What this task involves:
Count the lines below that contain the string "values", with case counting. Give only the number.

Dataset entries:

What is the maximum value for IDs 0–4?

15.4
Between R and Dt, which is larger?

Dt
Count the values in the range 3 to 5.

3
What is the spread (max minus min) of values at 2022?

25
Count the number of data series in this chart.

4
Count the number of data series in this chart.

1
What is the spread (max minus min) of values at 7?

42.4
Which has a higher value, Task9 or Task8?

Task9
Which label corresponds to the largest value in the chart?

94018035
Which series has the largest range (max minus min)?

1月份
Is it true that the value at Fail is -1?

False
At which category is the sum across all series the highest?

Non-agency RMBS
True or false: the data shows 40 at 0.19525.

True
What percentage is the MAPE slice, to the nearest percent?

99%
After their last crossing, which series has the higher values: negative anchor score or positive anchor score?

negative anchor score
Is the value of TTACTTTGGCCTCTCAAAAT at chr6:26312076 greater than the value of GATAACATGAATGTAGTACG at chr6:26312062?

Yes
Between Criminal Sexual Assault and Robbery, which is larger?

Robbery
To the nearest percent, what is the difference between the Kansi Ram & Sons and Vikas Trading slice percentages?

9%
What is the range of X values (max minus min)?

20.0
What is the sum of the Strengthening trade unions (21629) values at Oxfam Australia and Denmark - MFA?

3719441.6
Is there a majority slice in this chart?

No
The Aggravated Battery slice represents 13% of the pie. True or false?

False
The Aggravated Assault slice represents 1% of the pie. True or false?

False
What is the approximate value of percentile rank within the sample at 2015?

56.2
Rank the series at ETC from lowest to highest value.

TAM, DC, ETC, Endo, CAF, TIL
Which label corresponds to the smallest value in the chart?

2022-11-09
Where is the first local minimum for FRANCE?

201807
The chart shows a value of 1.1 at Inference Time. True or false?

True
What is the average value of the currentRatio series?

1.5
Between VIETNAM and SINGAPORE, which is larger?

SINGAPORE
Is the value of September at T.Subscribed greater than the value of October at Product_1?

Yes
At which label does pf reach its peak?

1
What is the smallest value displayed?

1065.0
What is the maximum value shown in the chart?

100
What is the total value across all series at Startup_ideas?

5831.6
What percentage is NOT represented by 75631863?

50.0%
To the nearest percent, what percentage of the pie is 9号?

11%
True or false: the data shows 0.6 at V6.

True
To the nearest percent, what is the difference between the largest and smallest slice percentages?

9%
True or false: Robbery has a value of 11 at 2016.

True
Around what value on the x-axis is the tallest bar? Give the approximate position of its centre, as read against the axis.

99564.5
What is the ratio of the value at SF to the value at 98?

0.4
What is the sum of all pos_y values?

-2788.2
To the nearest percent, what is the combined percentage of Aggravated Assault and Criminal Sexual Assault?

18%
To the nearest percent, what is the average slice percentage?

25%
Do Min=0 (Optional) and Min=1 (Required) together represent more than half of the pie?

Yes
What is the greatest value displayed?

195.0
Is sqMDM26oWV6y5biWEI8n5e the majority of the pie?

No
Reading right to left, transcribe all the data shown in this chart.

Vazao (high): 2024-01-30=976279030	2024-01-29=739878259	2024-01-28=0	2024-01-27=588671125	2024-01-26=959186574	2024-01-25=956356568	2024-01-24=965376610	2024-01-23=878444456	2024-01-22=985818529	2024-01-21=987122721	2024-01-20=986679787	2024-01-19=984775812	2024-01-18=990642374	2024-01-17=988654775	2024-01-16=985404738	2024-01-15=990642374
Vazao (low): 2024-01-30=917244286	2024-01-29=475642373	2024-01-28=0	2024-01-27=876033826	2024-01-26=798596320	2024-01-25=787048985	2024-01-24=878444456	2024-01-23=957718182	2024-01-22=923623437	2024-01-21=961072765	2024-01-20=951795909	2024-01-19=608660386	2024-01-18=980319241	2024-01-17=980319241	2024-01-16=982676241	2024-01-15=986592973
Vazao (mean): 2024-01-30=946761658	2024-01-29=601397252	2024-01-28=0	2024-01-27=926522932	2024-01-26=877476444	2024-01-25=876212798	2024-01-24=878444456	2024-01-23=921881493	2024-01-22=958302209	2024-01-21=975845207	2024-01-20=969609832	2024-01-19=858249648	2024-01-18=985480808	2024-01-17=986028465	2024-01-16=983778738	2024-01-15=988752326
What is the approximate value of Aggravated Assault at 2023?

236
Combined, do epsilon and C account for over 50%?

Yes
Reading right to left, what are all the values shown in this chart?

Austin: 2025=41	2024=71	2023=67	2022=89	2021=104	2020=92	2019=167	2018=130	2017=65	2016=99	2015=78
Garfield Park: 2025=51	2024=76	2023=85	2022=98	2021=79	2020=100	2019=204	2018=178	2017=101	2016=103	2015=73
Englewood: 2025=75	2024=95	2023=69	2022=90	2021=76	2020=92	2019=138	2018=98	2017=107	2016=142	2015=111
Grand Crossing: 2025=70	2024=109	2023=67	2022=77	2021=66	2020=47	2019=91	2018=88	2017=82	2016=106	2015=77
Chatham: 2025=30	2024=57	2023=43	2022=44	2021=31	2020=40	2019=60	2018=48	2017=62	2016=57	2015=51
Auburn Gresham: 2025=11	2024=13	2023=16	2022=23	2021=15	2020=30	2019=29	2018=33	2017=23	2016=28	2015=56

Solution to this problem:
8